The ECLIPSE Point of Difference

The combined lived experience lens is how we articulate the intersection that makes ECLIPSE unique – we bring lived experience, practice expertise, and sectoral awareness into our mahi. People can have one, two, or all three of these lived experiences.

All are equally important and valid but the combination of the three provides unique insights and understanding of family violence. You can still be an excellent family violence practitioner without lived experience of family violence through seeking to understand the complex dynamics of family violence in an empathetic and dignity-enhancing manner. Continue to be open to listening and learning from those who have different lived experiences from yourself - we can all learn something from someone!
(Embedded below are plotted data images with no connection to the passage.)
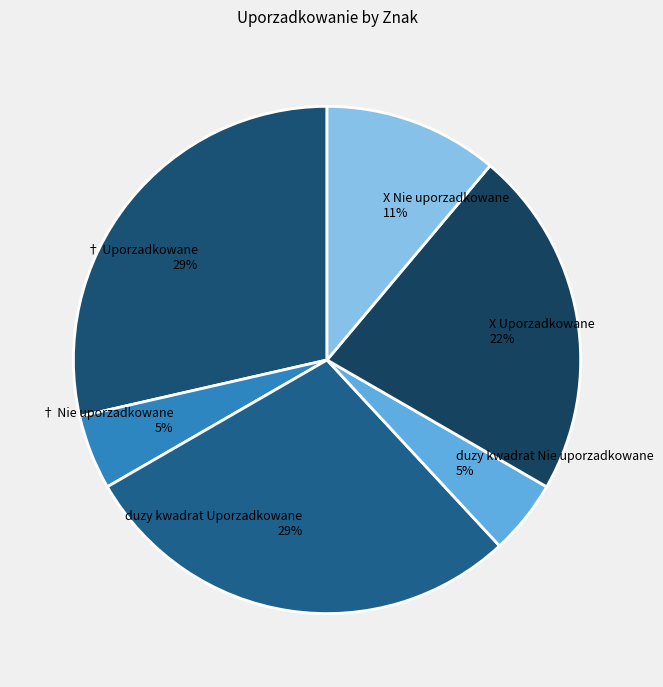

Is there any slice that represents more than half of the pie?

No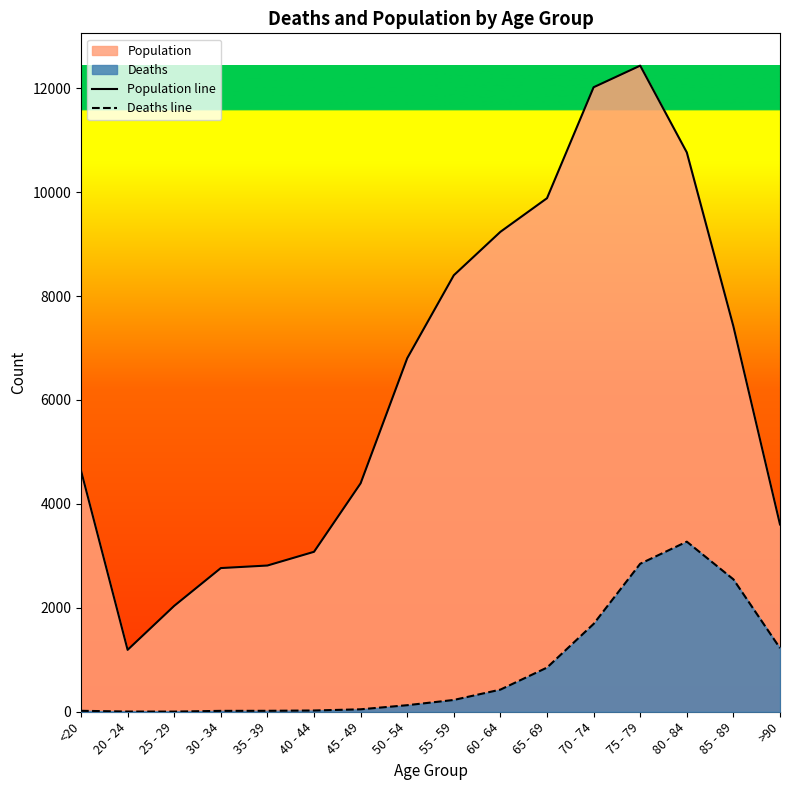

What position from the right is <20?

16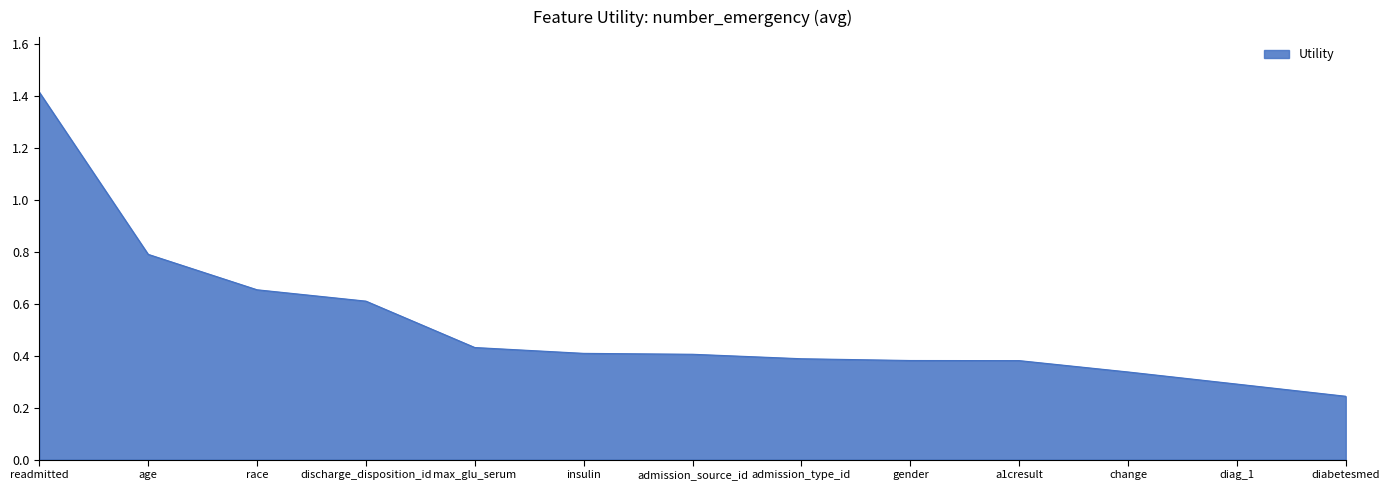

What value does the data have at readmitted?

1.4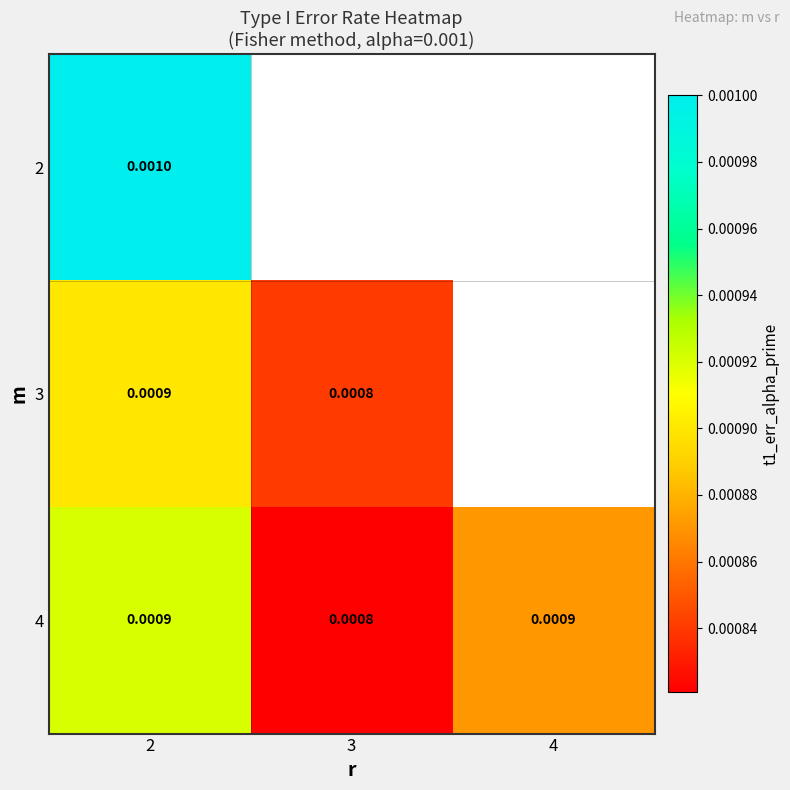

Is the value of 3 at 2 greater than the value of 2 at 2?

No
Do you want to learn more about any of the three areas of the combined lived experience lens? Why not come along to an upcoming ECLIPSE training and experienced unique family violence training from the combined lived experience lens – that is of family violence, practice, and sectoral awareness.

Thanks for all you do to make a difference for our communities and whānau in Aotearoa New Zealand. It’s an incredible honour to be able to travel throughout our beautiful country and hear the stories of the amazing mahi you do on a day-to-day basis. It’s not easy – please take care of yourself.